▸ **About this task**:
Each entry is to be reproduced verbatim, and images are to be omitted.

Data extracted from a collection
• • •
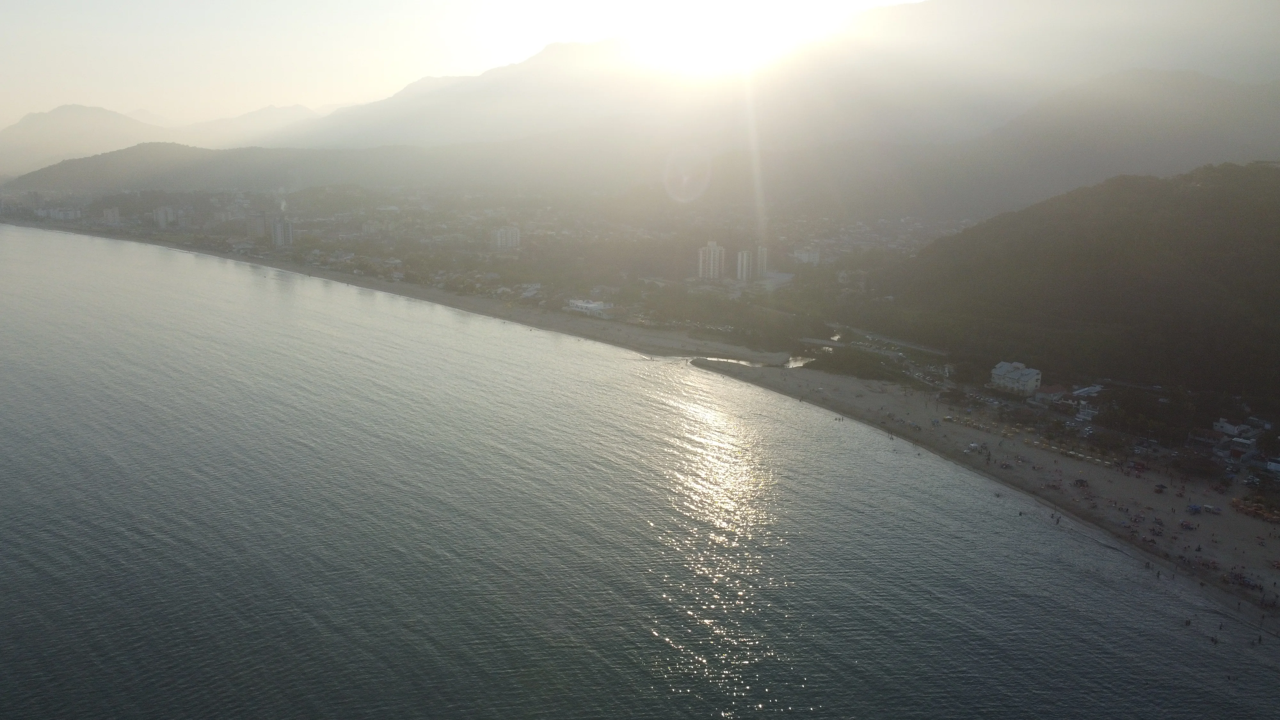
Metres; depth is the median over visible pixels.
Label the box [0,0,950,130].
sky
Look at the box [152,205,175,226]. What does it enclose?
apartment building
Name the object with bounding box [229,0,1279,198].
mountain
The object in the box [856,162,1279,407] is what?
hill
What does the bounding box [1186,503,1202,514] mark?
canopy tent
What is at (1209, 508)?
canopy tent
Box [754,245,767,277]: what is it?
high-rise building
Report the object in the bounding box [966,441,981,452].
canopy tent
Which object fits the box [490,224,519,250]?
apartment building
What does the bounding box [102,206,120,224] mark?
apartment building
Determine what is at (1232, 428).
building
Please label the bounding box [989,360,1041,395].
white building
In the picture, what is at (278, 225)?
high-rise building
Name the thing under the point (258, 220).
apartment building
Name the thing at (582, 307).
white building
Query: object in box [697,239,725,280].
apartment tower
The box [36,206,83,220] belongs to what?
building
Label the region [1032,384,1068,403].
building
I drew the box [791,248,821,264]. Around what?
building
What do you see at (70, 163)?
hill
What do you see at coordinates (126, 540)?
sea
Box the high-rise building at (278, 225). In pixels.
[269,212,294,245]
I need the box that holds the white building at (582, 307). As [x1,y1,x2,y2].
[564,298,614,315]
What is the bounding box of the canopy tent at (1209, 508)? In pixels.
[1201,503,1219,514]
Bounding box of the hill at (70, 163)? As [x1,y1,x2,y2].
[0,140,570,195]
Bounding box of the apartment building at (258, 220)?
[246,212,269,237]
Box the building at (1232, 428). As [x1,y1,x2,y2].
[1211,418,1257,441]
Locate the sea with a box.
[0,225,1279,719]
• • •
▸ **Answer**:
Metres; depth is the median over visible pixels.
Label the box [0,0,950,130].
sky
Look at the box [152,205,175,226]. What does it enclose?
apartment building
Name the object with bounding box [229,0,1279,198].
mountain
The object in the box [856,162,1279,407] is what?
hill
What does the bounding box [1186,503,1202,514] mark?
canopy tent
What is at (1209, 508)?
canopy tent
Box [754,245,767,277]: what is it?
high-rise building
Report the object in the bounding box [966,441,981,452].
canopy tent
Which object fits the box [490,224,519,250]?
apartment building
What does the bounding box [102,206,120,224] mark?
apartment building
Determine what is at (1232, 428).
building
Please label the bounding box [989,360,1041,395].
white building
In the picture, what is at (278, 225)?
high-rise building
Name the thing under the point (258, 220).
apartment building
Name the thing at (582, 307).
white building
Query: object in box [697,239,725,280].
apartment tower
The box [36,206,83,220] belongs to what?
building
Label the region [1032,384,1068,403].
building
I drew the box [791,248,821,264]. Around what?
building
What do you see at (70, 163)?
hill
What do you see at coordinates (126, 540)?
sea
Box the high-rise building at (278, 225). In pixels.
[269,212,294,245]
I need the box that holds the white building at (582, 307). As [x1,y1,x2,y2].
[564,298,614,315]
What is the bounding box of the canopy tent at (1209, 508)? In pixels.
[1201,503,1219,514]
Bounding box of the hill at (70, 163)? As [x1,y1,x2,y2].
[0,140,570,195]
Bounding box of the apartment building at (258, 220)?
[246,212,269,237]
Box the building at (1232, 428). As [x1,y1,x2,y2].
[1211,418,1257,441]
Locate the sea with a box.
[0,225,1279,719]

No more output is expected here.